Além disso, existe o Prêmio Le Blanc de Arte sequencial, Animação e Literatura Fantástica, que está em seu terceiro ano de existência e elege vencedores nacionais (inéditos e traduções) em categorias como quadrinhos, games, animações e romances. No ano passado, O Auto da Maga Josefa também venceu nessa premiação. Aqui quem fala é da Terra, coletânea de contos da editora Plutão, foi um dos finalistas. Um pedaço de madeira e aço, do quadrinista Cristophe Chabouté, também foi um dos finalistas de quadrinho estrangeiro.

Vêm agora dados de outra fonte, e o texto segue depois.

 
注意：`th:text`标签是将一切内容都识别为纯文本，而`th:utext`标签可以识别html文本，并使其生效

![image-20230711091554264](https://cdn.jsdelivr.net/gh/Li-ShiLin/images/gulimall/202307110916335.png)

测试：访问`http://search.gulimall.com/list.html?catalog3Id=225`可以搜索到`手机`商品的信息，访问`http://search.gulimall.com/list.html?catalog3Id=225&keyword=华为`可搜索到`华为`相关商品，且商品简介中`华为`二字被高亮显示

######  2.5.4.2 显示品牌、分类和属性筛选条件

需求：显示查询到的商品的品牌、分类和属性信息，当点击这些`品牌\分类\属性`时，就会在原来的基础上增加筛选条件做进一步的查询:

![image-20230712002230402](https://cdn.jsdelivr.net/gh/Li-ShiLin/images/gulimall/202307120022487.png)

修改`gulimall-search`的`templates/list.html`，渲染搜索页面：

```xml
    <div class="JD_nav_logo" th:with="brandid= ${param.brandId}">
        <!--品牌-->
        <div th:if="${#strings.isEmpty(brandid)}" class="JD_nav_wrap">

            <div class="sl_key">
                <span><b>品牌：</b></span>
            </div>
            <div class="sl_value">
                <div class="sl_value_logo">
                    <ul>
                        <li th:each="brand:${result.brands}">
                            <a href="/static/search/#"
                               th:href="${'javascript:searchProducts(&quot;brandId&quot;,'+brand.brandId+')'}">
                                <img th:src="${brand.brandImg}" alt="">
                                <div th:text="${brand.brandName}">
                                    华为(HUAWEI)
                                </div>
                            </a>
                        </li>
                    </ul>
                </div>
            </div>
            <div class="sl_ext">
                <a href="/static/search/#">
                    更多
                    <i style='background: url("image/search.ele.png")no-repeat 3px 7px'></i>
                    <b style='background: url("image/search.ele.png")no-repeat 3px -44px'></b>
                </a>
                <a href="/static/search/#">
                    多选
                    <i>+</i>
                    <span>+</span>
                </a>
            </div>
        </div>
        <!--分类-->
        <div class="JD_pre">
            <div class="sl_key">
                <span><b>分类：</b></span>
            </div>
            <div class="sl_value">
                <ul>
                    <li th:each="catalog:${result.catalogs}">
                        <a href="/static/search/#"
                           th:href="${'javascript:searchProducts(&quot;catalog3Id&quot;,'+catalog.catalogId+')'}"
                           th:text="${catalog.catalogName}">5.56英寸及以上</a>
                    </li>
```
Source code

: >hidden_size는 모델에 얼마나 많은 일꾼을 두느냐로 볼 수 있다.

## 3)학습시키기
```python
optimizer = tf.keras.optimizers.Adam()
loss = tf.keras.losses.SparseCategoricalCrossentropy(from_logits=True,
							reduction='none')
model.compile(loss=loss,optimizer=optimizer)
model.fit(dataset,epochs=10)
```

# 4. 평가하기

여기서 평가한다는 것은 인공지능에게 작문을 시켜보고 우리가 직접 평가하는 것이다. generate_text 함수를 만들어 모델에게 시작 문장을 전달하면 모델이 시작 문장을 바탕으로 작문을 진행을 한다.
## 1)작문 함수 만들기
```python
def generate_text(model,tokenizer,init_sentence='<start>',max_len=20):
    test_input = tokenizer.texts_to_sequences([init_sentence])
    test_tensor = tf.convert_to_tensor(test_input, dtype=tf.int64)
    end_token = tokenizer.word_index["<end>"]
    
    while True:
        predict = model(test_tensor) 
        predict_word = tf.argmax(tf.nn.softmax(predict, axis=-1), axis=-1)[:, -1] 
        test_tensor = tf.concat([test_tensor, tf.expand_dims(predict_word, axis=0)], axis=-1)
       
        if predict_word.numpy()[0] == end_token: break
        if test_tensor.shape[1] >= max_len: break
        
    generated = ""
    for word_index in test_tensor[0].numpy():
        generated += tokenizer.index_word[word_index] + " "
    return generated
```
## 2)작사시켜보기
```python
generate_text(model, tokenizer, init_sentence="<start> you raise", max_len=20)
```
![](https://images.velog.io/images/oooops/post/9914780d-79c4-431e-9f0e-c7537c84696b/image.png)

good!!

Outro prêmio que gosto de acompanhar é o Oceanos. O que me interessa nessa categoria é a variedade de países e obras. Segundo um informativo no site deles, a edição de 2020 recebeu 1872 obras de 11 nacionalidades diferentes: “Angola (com 11 livros), Argentina (2), Áustria (1), Benin (1), Brasil (1.574), Cabo Verde (7), Espanha (4), Moçambique (10), Peru (1), Portugal (156) e Uruguai (2) –, além de 2 luso-angolanos e 2 luso-brasileiros – todos escrevendo e publicando originalmente em língua portuguesa, principal critério do prêmio” (a disparidade entre os números de enviados não me deixa mentir ao falar sobre os paradoxos que as premiações carregam, como dito acima. Nesse prêmio, Julian Fuks já foi vice-campeão com A Resistência e Ana Margarida de Carvalho já foi uma das finalista com Não se pode morar nos olhos de um gato.

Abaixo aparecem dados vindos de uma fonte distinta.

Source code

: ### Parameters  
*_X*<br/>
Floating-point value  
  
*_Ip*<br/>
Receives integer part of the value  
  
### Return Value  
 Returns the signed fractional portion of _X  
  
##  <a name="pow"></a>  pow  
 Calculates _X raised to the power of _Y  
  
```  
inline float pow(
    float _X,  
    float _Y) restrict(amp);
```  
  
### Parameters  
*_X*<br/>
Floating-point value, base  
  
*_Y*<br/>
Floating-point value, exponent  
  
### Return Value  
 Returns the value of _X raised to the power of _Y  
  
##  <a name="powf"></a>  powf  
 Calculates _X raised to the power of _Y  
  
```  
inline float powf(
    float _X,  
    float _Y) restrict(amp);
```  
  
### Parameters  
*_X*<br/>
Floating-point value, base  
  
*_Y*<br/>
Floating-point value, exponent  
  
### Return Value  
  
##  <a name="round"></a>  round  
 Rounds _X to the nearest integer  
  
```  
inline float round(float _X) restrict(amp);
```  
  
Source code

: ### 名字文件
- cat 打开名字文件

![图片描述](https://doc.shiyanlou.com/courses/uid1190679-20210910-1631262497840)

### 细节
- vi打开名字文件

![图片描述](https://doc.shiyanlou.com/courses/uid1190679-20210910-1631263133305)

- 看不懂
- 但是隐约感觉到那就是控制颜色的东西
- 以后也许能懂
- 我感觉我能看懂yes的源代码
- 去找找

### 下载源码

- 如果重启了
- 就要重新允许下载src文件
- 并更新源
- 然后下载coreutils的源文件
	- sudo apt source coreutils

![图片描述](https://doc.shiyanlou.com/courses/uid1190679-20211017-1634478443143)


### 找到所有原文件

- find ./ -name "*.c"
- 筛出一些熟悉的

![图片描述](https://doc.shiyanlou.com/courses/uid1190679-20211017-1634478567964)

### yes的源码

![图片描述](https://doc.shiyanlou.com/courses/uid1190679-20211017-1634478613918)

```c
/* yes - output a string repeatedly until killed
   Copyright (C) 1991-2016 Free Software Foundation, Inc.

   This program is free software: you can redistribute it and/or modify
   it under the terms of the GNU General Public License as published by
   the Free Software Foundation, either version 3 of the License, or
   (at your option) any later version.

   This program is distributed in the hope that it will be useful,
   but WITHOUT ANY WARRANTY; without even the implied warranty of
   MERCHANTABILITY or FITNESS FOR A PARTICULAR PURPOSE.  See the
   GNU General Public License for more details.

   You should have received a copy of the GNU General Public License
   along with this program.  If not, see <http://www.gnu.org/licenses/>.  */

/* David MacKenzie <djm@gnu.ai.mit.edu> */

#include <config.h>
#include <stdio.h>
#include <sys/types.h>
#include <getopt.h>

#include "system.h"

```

Para finalizar, o último que gostaria de destacar é o Prêmio Sesc de Literatura, cujo principal critério de inscrição é que o autor esteja estreando no formato preterido (Romance ou Conto). O prêmio já teve nomes como José Almeida Júnior, que lançou recentemente O Homem que Odiava Machado de Assis, e Luisa Geisler, que foi vencedora das duas categorias em 2011 e 2012. De qualquer forma, os prêmios estão sempre em movimento, como todo campo saudável deve estar, e compartilham das problemáticas de seus campos.